State’s 8% pension benchmark ‘too low’
According to Standard Life almost half of people surveyed think a mandatory pension scheme will mean pensions which are as good as or better than public sector pension.
However, it has warned that proposed saving levels are too low for comfortable retirement.
The Government recently announced a plan to introduce mandatory pensions savings for all employed, non-pension owning adults over 22, in or around the year 2014. It would likely mean saving 8% of their salaries a year.
Almost a million people or half the working population could expect to be enrolled in mandatory pensions if the proposed pension policy is implemented.
Head of pensions with Standard Life, Jim Connolly said: “What’s very clear and worrying is that those surveyed do not appear to understand that the mandatory pension scheme, as proposed is in the ha’penny place compared to public sector pensions.

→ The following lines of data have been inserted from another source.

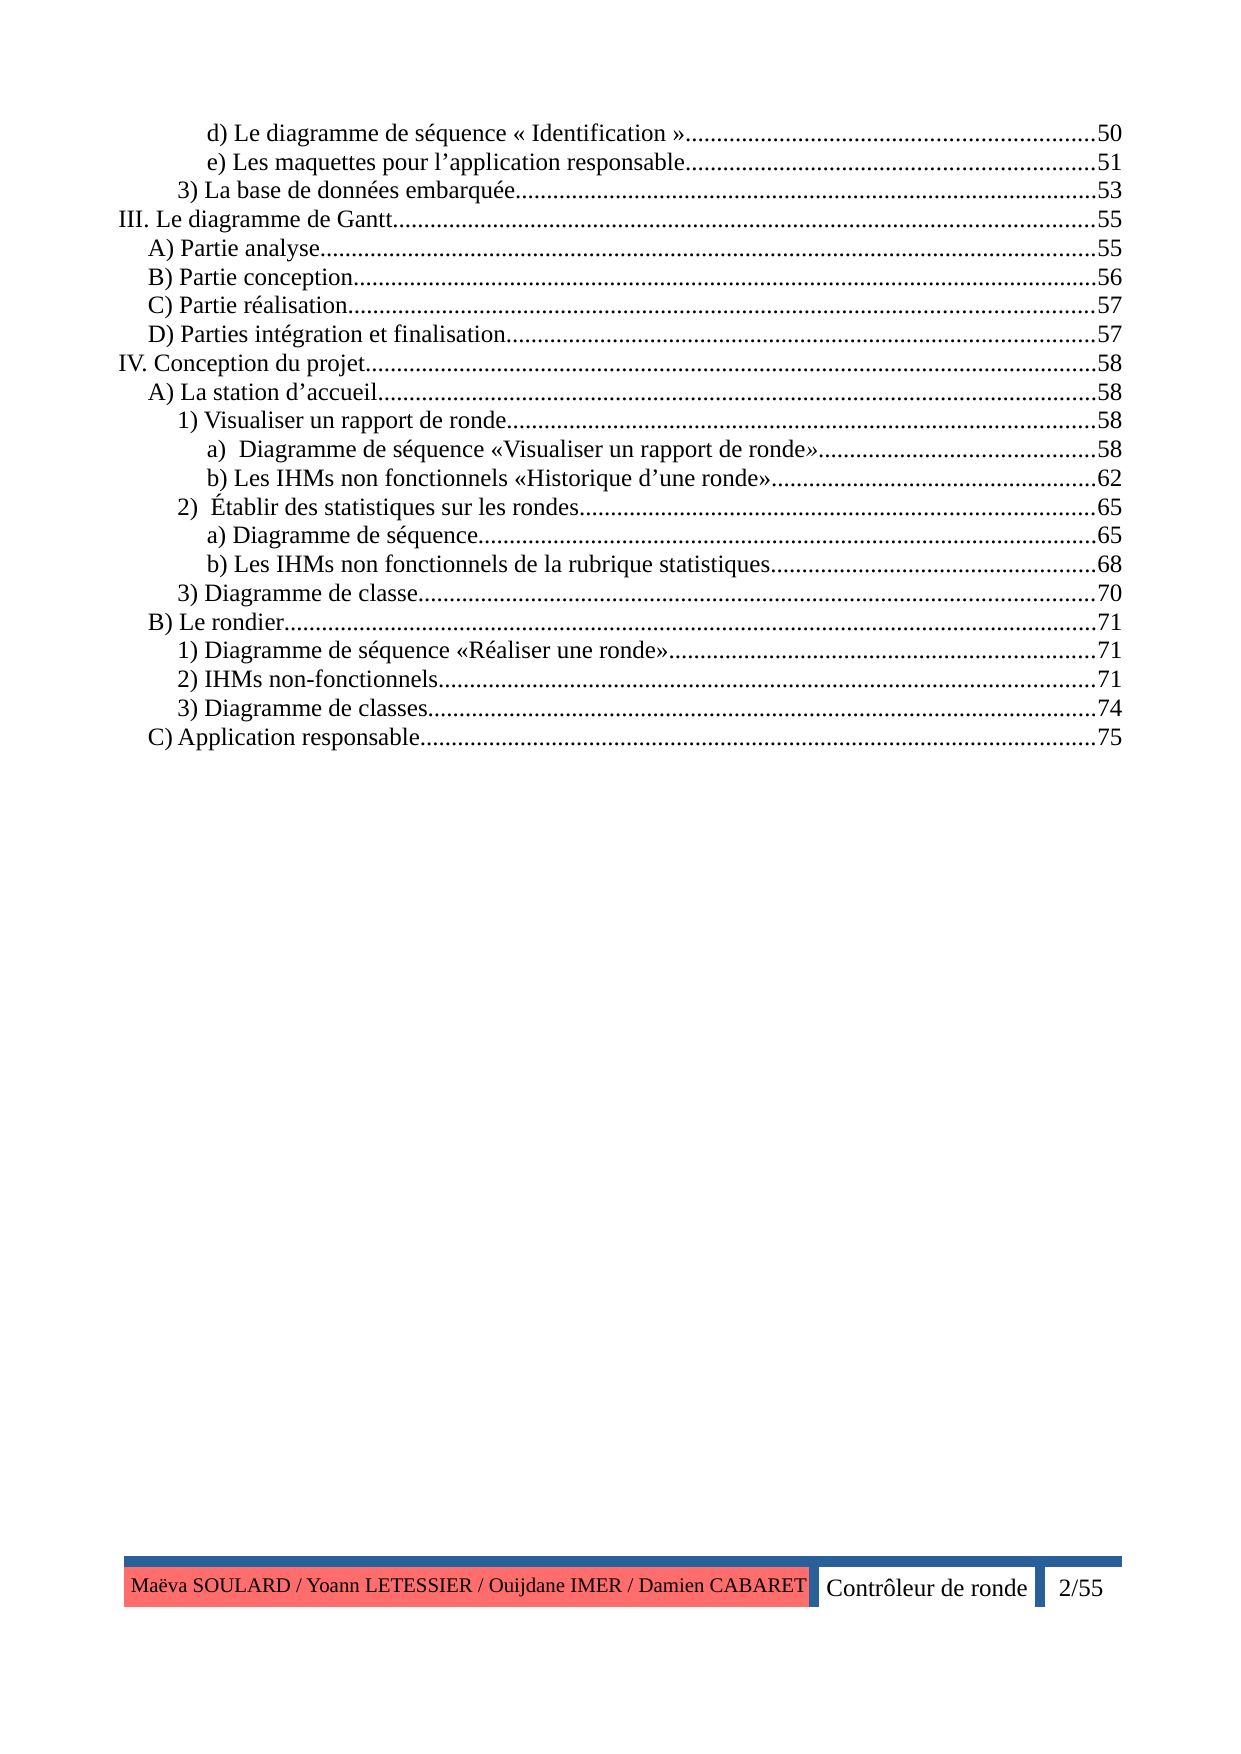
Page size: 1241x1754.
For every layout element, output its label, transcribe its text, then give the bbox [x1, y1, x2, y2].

text 1) Diagramme de séquence «Réaliser une ronde» 71 [177, 636, 1122, 664]
text 2) IHMs non-fonctionnels 71 [177, 664, 1122, 693]
text C) Partie réalisation 57 [148, 291, 1122, 319]
text D) Parties intégration et finalisation 57 [148, 319, 1122, 348]
text C) Application responsable 75 [148, 722, 1122, 751]
text a) Diagramme de séquence «Visualiser un rapport de ronde» 58 [207, 434, 1122, 463]
text b) Les IHMs non fonctionnels «Historique d’une ronde» 62 [207, 463, 1122, 492]
text e) Les maquettes pour l’application responsable 51 [207, 147, 1122, 176]
text 1) Visualiser un rapport de ronde 58 [177, 406, 1122, 434]
text A) La station d’accueil 58 [148, 377, 1122, 406]
text 3) Diagramme de classe 70 [177, 578, 1122, 607]
text B) Le rondier 71 [148, 607, 1122, 636]
text A) Partie analyse 55 [148, 233, 1122, 262]
text III. Le diagramme de Gantt 55 [118, 204, 1122, 233]
text 3) Diagramme de classes 74 [177, 693, 1122, 722]
text 2) Établir des statistiques sur les rondes 65 [177, 492, 1122, 521]
text d) Le diagramme de séquence « Identification » 50 [207, 118, 1122, 147]
text a) Diagramme de séquence 65 [207, 521, 1122, 549]
text IV. Conception du projet 58 [118, 348, 1122, 377]
text b) Les IHMs non fonctionnels de la rubrique statistiques 68 [207, 549, 1122, 578]
text 3) La base de données embarquée 53 [177, 176, 1122, 204]
text B) Partie conception 56 [148, 262, 1122, 291]
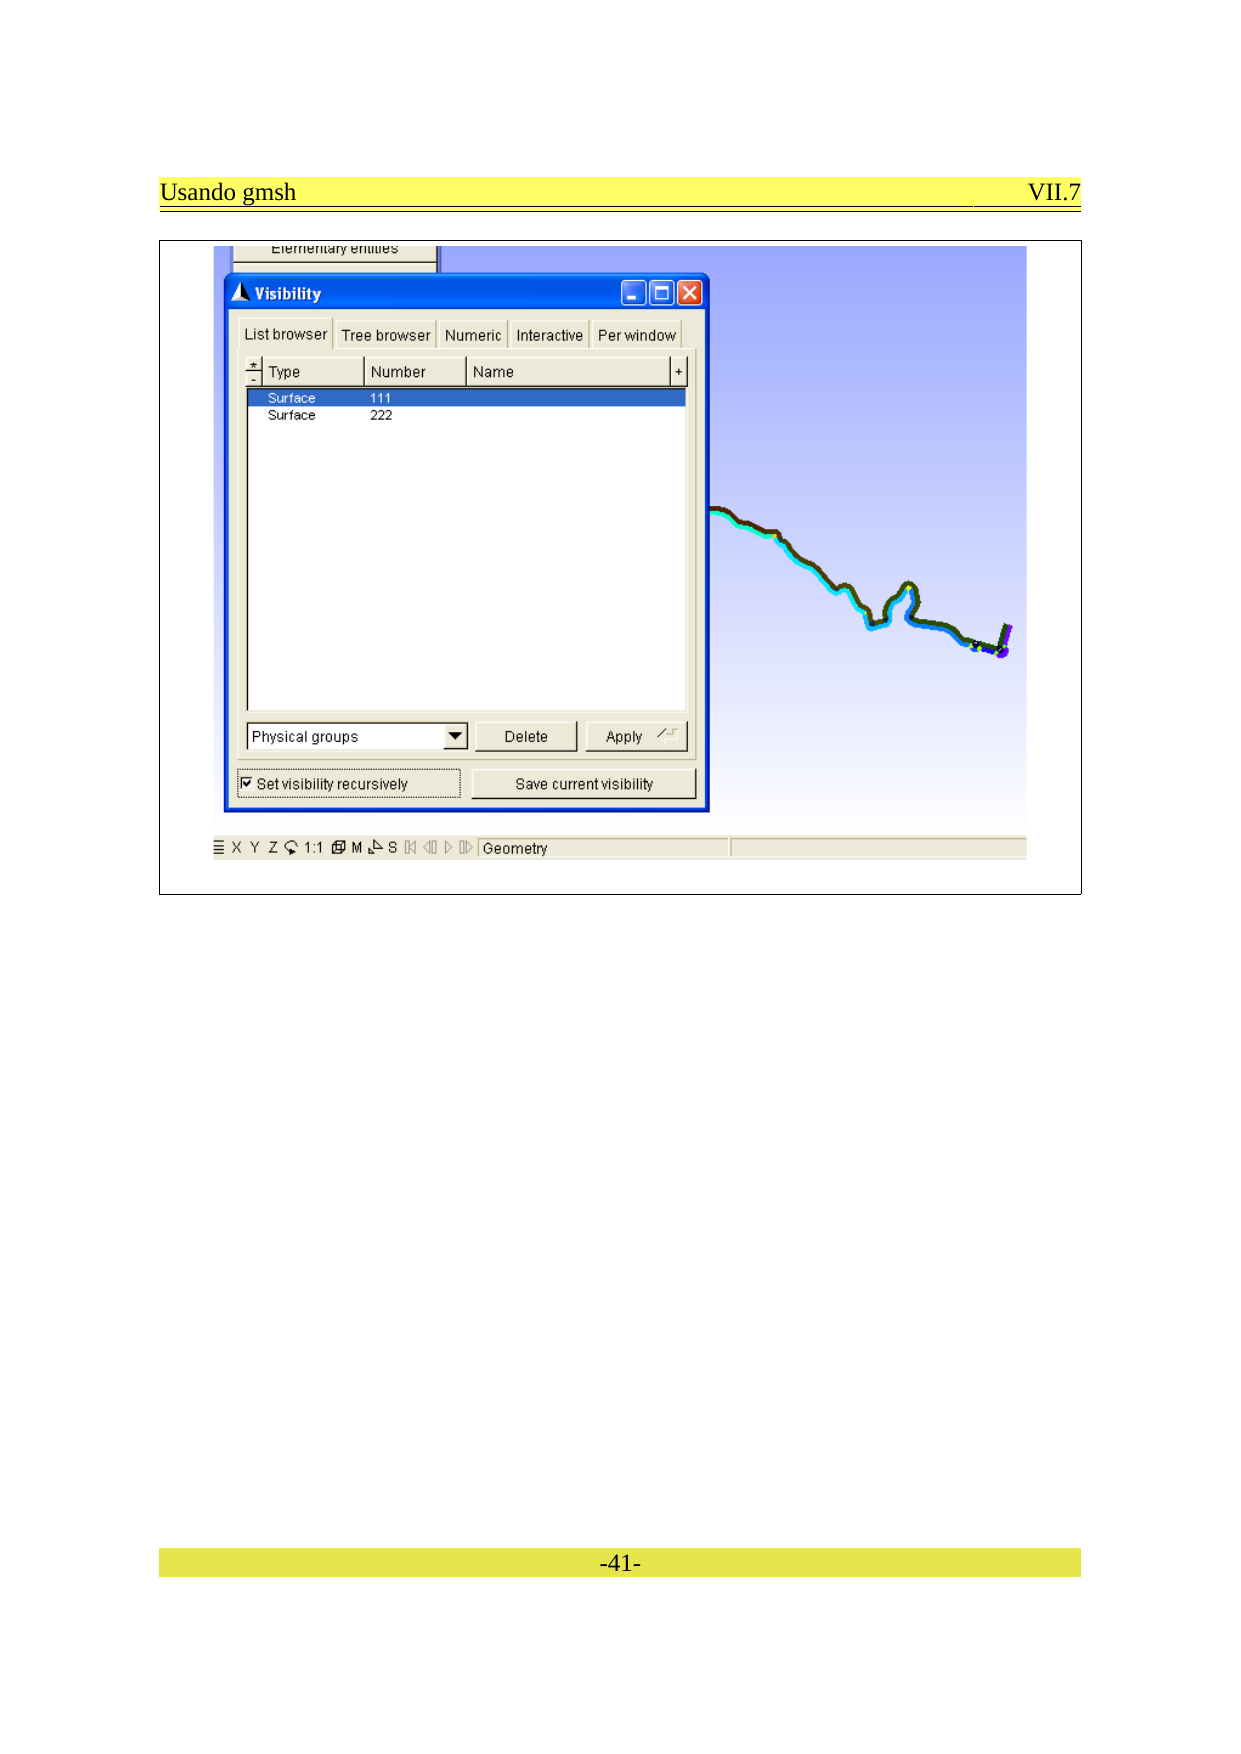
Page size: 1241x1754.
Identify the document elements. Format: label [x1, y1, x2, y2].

picture [213, 246, 1027, 860]
table_header [160, 241, 1081, 894]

Private sector workers will need to save significantly more than 8% of their salaries per year to enjoy a comfortable retirement.”
Mr Connolly said he estimates that private sector pensioners will be almost three times worse off compared to public servants’ pensions, if savers adopt the minimum 8% annual contribution as the benchmark amount.
“In reality, a final salary pension that tens of thousands of public servants have is worth about 23% of their salary per year. That’s roughly (at current projected rates of investment returns) how much an employer would need to invest into a pension fund each year to produce the retirement income required,” he said.
Managing director of the Independent Trustee Company, Aidan McLoughlin, said: “For an employee with no company pension scheme a key feature of the NPF is the idea of auto-enrolment. This means that you will automatically be put into a state run scheme unless you are a member of an equal or better pension scheme.
“Auto-enrolment will also allow you to opt out but only after a period of three months.”